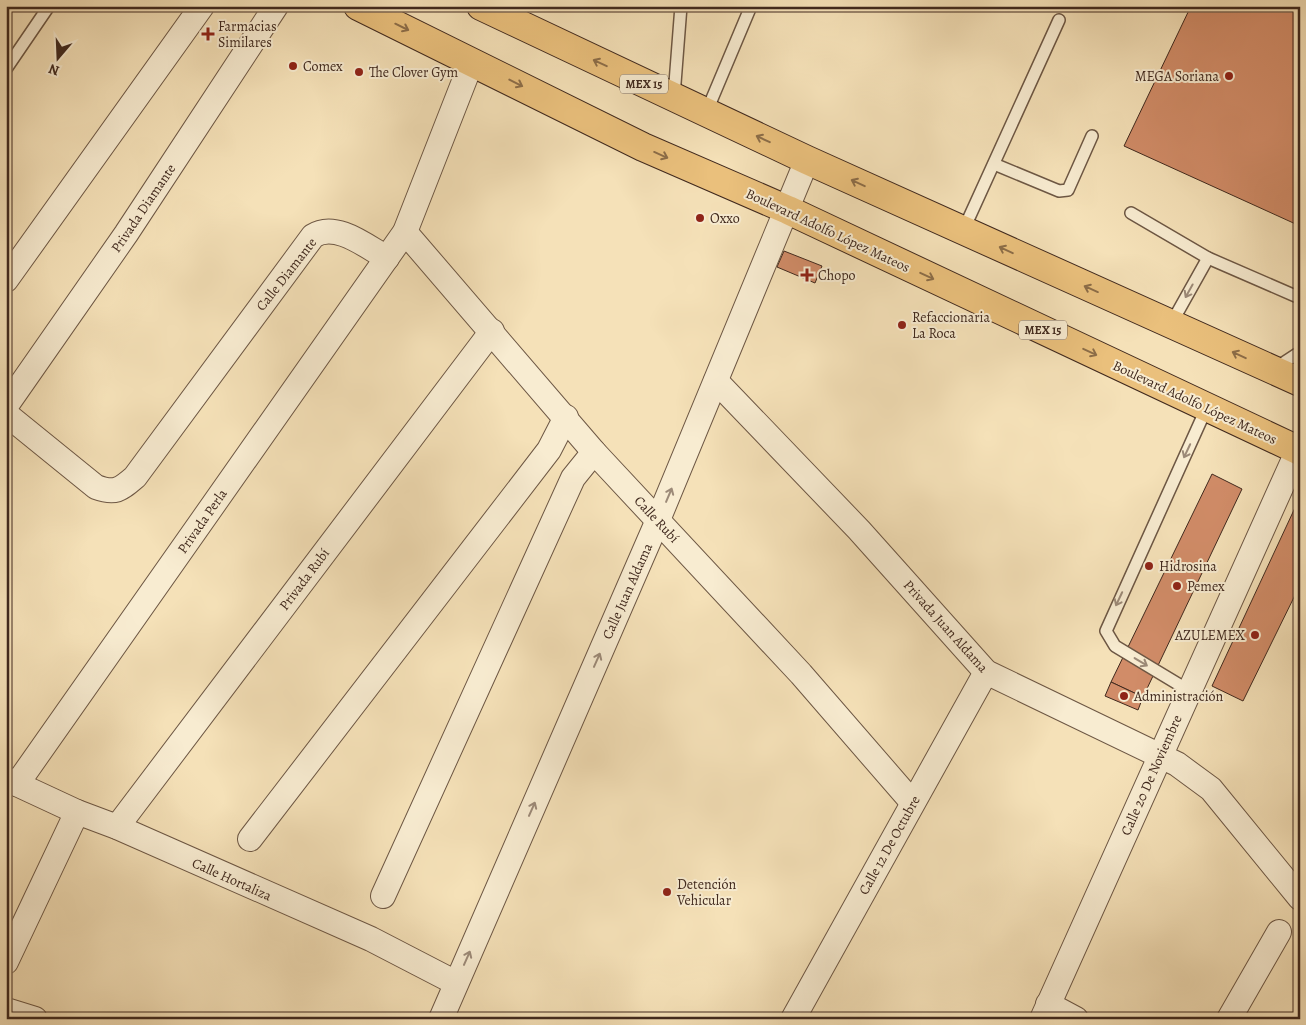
<svg xmlns="http://www.w3.org/2000/svg" width="1306" height="1025" viewBox="0 0 1306 1025" font-family="Alegreya,serif">
<rect width="100%" height="100%" fill="#f5e1b8"/>
<filter id="stains"><feTurbulence type="fractalNoise" baseFrequency=".004" numOctaves="4"/><feColorMatrix values="0 0 0 0 .2 0 0 0 0 .09 0 0 0 0 .02 0 0 0 .5 -.17"/></filter>
<radialGradient id="worn" r=".72"><stop offset=".6" stop-color="#630" stop-opacity="0"/><stop offset="1" stop-color="#630" stop-opacity=".3"/></radialGradient>
<!-- building -->
<g fill="#d18c68" stroke="#40291e">
<path d="M1191 6H1300V226L1124 146Z"/>
<path d="M784 251 822 266 815 283 777 267Z"/>
<path d="M1212 474 1242 489 1143 697 1111 682Z"/>
<path d="M1300 497V585L1243 701 1212 686Z"/>
<path d="M1111 682 1143 697 1138 710 1105 696Z"/>
</g>
<g fill="none" stroke-linecap="round" stroke-linejoin="round">
<defs>
<g id="service">
<path d="M6 69 49 6"/>
<path d="M674 96 681 6"/>
<path d="M706 113 751 6"/>
<path d="M994 164 1059 191 1068 190 1092 136"/>
<path d="M1131 213 1208 258 1300 298"/>
<path d="M963 231 1059 20"/>
<path d="M1171 324 1208 258"/>
<path d="M1274 369 1300 352"/>
<path d="M1188 690 1115 646 1106 631 1207 407"/>
</g>
<g id="minor">
<path d="M405 232 594 452 801 674 912 802"/>
<path d="M6 280 202 6"/>
<path d="M716 381 859 530 986 672 1177 764 1211 789 1300 898"/>
<path d="M6 406 126 234 276 6"/>
<path d="M6 414 96 487C115 494 120 490 135 477L313 236C336 221 367 247 387 258"/>
<path d="M6 779 77 812 117 827 371 939 456 983"/>
<path d="M17 784 405 232 472 61"/>
<path d="M117 827 492 331"/>
<path d="M250 839 549 450 566 417"/>
<path d="M383 896 573 478 594 452"/>
<path d="M6 962 77 812"/>
<path d="M1048 1004 1076 1019"/>
<path d="M6 1010 35 1019"/>
<path d="M441 1019 658 520 807 160"/>
<path d="M793 1019 986 672"/>
<path d="M1042 1019 1298 450"/>
<path d="M1229 1019 1279 932"/>
</g>
<g id="primary">
<path d="M358 6 643 147 788 210 1300 451"/>
<path d="M481 6 807 160 1300 382"/>
</g>
</defs>
<!-- service casing -->
<use href="#service" stroke="#6d5744" stroke-width="14"/>
<!-- minor casing -->
<use href="#minor" stroke="#6d5744" stroke-width="26"/>
<!-- primary casing -->
<use href="#primary" stroke="#40291e" stroke-width="30"/>
<!-- service -->
<use href="#service" stroke="#f8ecd1" stroke-width="11"/>
<!-- minor -->
<use href="#minor" stroke="#f8ecd1" stroke-width="24"/>
<!-- primary -->
<use href="#primary" stroke="#eac07c" stroke-width="28"/>
</g>
<!-- one-way arrows -->
<defs><path id="oneway-shaft" d="M-6 0H5M1.5-3L5.5 0L1.5 3" fill="none" stroke-width="1.6" stroke-linecap="round" stroke-linejoin="round" transform="scale(1.25)"/></defs>
<g stroke="#8c6d48">
<use href="#oneway-shaft" transform="translate(402 27) rotate(26)"/>
<use href="#oneway-shaft" transform="translate(600 63) rotate(-155)"/>
<use href="#oneway-shaft" transform="translate(516 83) rotate(27)"/>
<use href="#oneway-shaft" transform="translate(763 139) rotate(-155)"/>
<use href="#oneway-shaft" transform="translate(661 155) rotate(24)"/>
<use href="#oneway-shaft" transform="translate(858 183) rotate(-155)"/>
<use href="#oneway-shaft" transform="translate(1006 250) rotate(-155)"/>
<use href="#oneway-shaft" transform="translate(927 276) rotate(25)"/>
<use href="#oneway-shaft" transform="translate(1091 289) rotate(-156)"/>
<use href="#oneway-shaft" transform="translate(1090 352) rotate(25)"/>
<use href="#oneway-shaft" transform="translate(1239 355) rotate(-155)"/>
</g>
<g stroke="#9c8a78">
<use href="#oneway-shaft" transform="translate(1189 291) rotate(119)"/>
<use href="#oneway-shaft" transform="translate(1187 451) rotate(115)"/>
<use href="#oneway-shaft" transform="translate(669 495) rotate(-67)"/>
<use href="#oneway-shaft" transform="translate(1119 599) rotate(115)"/>
<use href="#oneway-shaft" transform="translate(597 660) rotate(-66)"/>
<use href="#oneway-shaft" transform="translate(1141 662) rotate(31)"/>
<use href="#oneway-shaft" transform="translate(532 809) rotate(-66)"/>
<use href="#oneway-shaft" transform="translate(467 958) rotate(-66)"/>
</g>
<!-- markers -->
<g fill="#8f2418" stroke="#f8ecd1" stroke-width="2">
<path d="M205.5 26.5h5v5h5v5h-5v5h-5v-5h-5v-5h5z"/>
<circle cx="293" cy="66" r="5"/>
<circle cx="359" cy="72" r="5"/>
<circle cx="1229" cy="76" r="5"/>
<circle cx="700" cy="218" r="5"/>
<path d="M804.5 267.5h5v5h5v5h-5v5h-5v-5h-5v-5h5z"/>
<circle cx="902" cy="325" r="5"/>
<circle cx="1149" cy="566" r="5"/>
<circle cx="1177" cy="586" r="5"/>
<circle cx="1255" cy="635" r="5"/>
<circle cx="1124" cy="696" r="5"/>
<circle cx="667" cy="892" r="5"/>
</g>
<g text-anchor="middle" stroke-width="4" stroke-linejoin="round" paint-order="stroke">
<!-- shield labels -->
<g fill="#f8ecd1" stroke="#776454" stroke-width="1">
<rect x="620" y="74.5" width="48" height="19" rx="4"/>
<rect x="1019" y="320.5" width="48" height="19" rx="4"/>
</g>
<g font-size="12" font-weight="bold" fill="#40291e">
<text x="644" y="88">MEX 15</text>
<text x="1043" y="334">MEX 15</text>
</g>
<!-- poi labels -->
<g font-size="14" fill="#40291e" stroke="#f8ecd1" text-anchor="start">
<text x="218" y="31">Farmacias<tspan x="218" dy="16">Similares</tspan></text>
<text x="303" y="71">Comex</text>
<text x="369" y="77">The Clover Gym</text>
<text x="1219" y="81" text-anchor="end">MEGA Soriana</text>
<text x="710" y="223">Oxxo</text>
<text x="818" y="280">Chopo</text>
<text x="912" y="322">Refaccionaria<tspan x="912" dy="16">La Roca</tspan></text>
<text x="1159" y="571">Hidrosina</text>
<text x="1187" y="591">Pemex</text>
<text x="1245" y="640" text-anchor="end">AZULEMEX</text>
<text x="1134" y="701">Administración</text>
<text x="677" y="889">Detención<tspan x="677" dy="16">Vehicular</tspan></text>
</g>
<!-- street labels -->
<g font-size="14" fill="#40291e" stroke="#f8ecd1">
<text transform="translate(143 208) rotate(-56)" y="5">Privada Diamante</text>
<text transform="translate(828 230) rotate(25)" y="5">Boulevard Adolfo López Mateos</text>
<text transform="translate(286 274) rotate(-52)" y="5">Calle Diamante</text>
<text transform="translate(1195 402) rotate(25)" y="5">Boulevard Adolfo López Mateos</text>
<text transform="translate(657 519) rotate(47)" y="5">Calle Rubí</text>
<text transform="translate(202 521) rotate(-55)" y="5">Privada Perla</text>
<text transform="translate(304 579) rotate(-53)" y="5">Privada Rubí</text>
<text transform="translate(627 591) rotate(-66)" y="5">Calle Juan Aldama</text>
<text transform="translate(946 626) rotate(48)" y="5">Privada Juan Aldama</text>
<text transform="translate(1151 775) rotate(-66)" y="5">Calle 20 De Noviembre</text>
<text transform="translate(889 845) rotate(-61)" y="5">Calle 12 De Octubre</text>
<text transform="translate(232 879) rotate(24)" y="5">Calle Hortaliza</text>
</g>
</g>
<!-- margin -->
<rect width="1306" height="1025" fill="none" stroke="#f5e1b8" stroke-width="25"/>
<rect x="8" y="8" width="1291" height="1010" fill="none" stroke="#40291e" stroke-width="2.5"/>
<rect x="12" y="12" width="1281" height="1000" fill="none" stroke="#40291e"/>
<!-- north arrow -->
<g transform="translate(58 58) rotate(199)" stroke="#f8ecd1" stroke-width="4" paint-order="stroke">
<path d="M0-4L9 19L0 12L-9 19Z" fill="#40291e"/>
<text y="-8" font-size="14" font-weight="bold" text-anchor="middle" fill="#40291e">N</text>
</g>
<rect width="100%" height="100%" filter="url(#stains)"/>
<rect width="100%" height="100%" fill="url(#worn)"/>
</svg>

------------------------------------------------

(EXERCISE DESCRIPTION) From the data above, count the lines where "Privada" occurs and give that figure and nothing else.

(EXERCISE SOLUTION) 4